As exemplified by previous trials of the approved NOACs, confirmation of the clinical efficacy and safety of the selected dose in VTE prevention is often a determinant of success for future studies in VTE treatment and stroke prevention in AF. Because the APEX study is comparing the strategy of extended thromboprophylaxis with standard thromboprophylaxis with a single outcome assessment at days 35–42, it does not directly inform on the relative clinical efficacy and safety of the selected dose of betrixaban in comparison to enoxaparin. Before proceeding to Phase III VTE treatment studies, it would be prudent to perform dose finding study in VTE treatment to select optimal treatment dose.

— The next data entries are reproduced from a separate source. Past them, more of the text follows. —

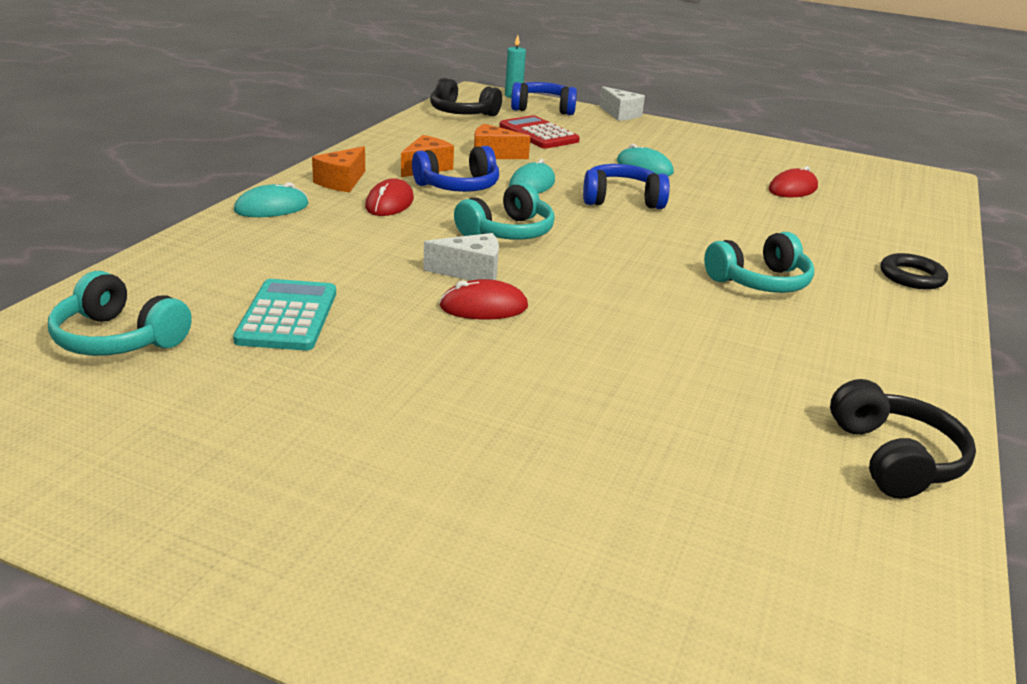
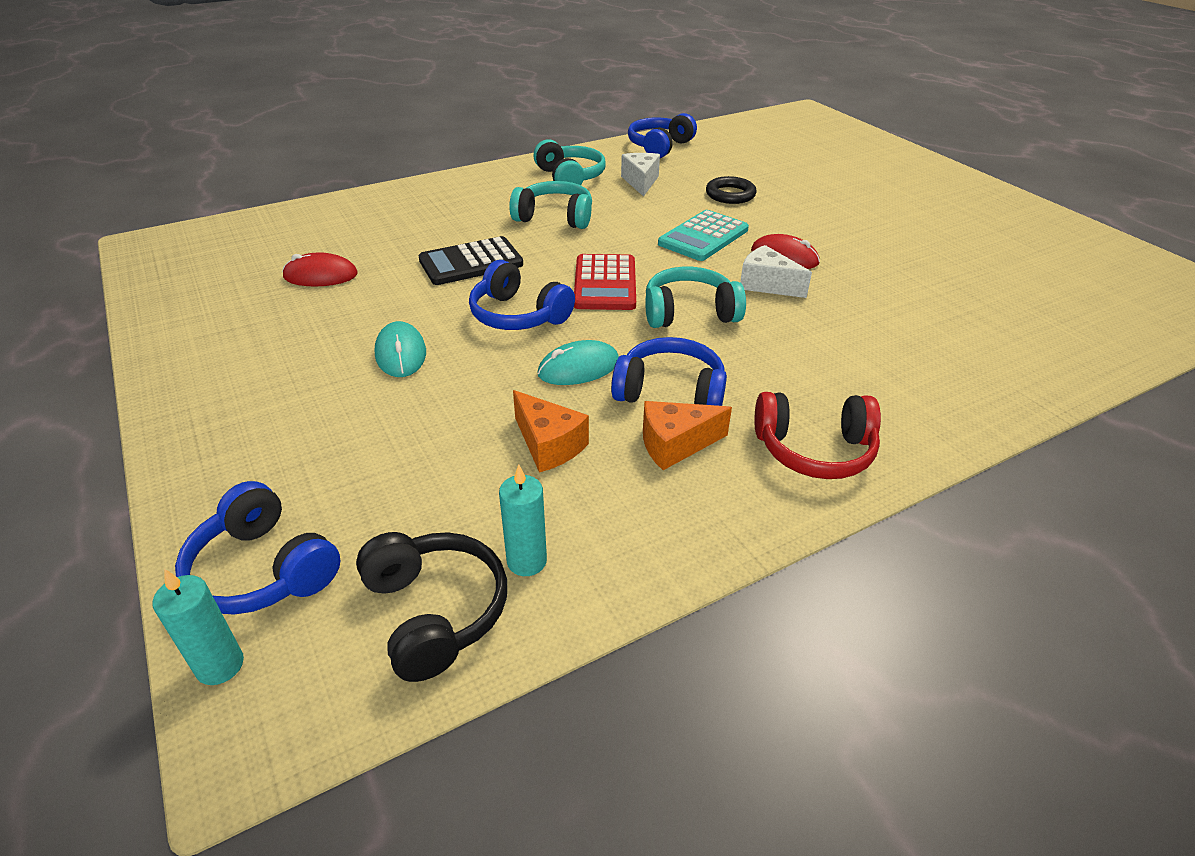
camera: 140 degrees left, 10 degrees up
turquoise headphones [48,271,192,356] -> turquoise headphones moved to [534,139,606,185]
turquoise calculator [233,279,336,350] -> turquoise calculator moved to [658,210,749,261]
turquoise mouse [234,182,309,217] -> none
orange cheese [312,146,365,192] -> red headphones [754,392,881,479]
red mouse [365,178,414,216] -> none
red calculator [499,115,580,149] -> red calculator moved to [574,254,636,310]
white cheese [599,86,645,121] -> white cheese moved to [621,153,660,197]
black headphones [830,379,976,499] -> blue headphones [628,113,697,158]
black ring [880,253,948,290] -> black ring moved to [706,176,757,204]
none -> black calculator [418,236,523,285]
none -> turquoise candle [499,464,547,576]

The lack of antidote remains a concern for the NOACs because it complicates the management of patients who experience life-threatening bleeding or who require emergency surgery. Because of its long half-life, betrixaban is particularly vulnerable to this concern. Successful codevelopment of Portola’s antidote – Andexanet alfa, an inactive recombinant FXa – will help allay this concern by providing a ready means to reverse the anticoagulant effect of betrixaban.3642

Conclusion

Betrixaban is a new FXa inhibitor with unique pharmacokinetic characteristics: minimal renal clearance, minimal hepatic metabolism, and a long half-life. Minimal renal clearance is the most pertinent attribute, which may offer a competitive edge over the approved NOACs, particularly if betrixaban shows favorable efficacy and safety profile in patients with severe renal failure, a population with unmet need. Extended medical thromboprophylaxis is an indication with no competition from other NOACs, but it is also a challenging indication for which a net clinical benefit has remained elusive. The design of the APEX study reflects lessons learnt from previous RCTs with the NOACs and has benefited from recent validation of clinical risk assessment models and laboratory markers such as D-dimer.14 Success in the APEX study is critical for the future clinical development of betrixaban.

Footnotes

Disclosure

JWE reports grant support and honoraria from Astra Zeneca, Bayer, Boehringer Ingelheim, Bristol-Myers-Squibb/Pfizer, Daiichi Sankyo, Glaxo Smith Kline, Janssen, and Sanofi-Aventis and grant support from Eli Lilly. NCC reports travel grant support from Sanofi-Aventis. The other author reports no conflicts of interest in this work.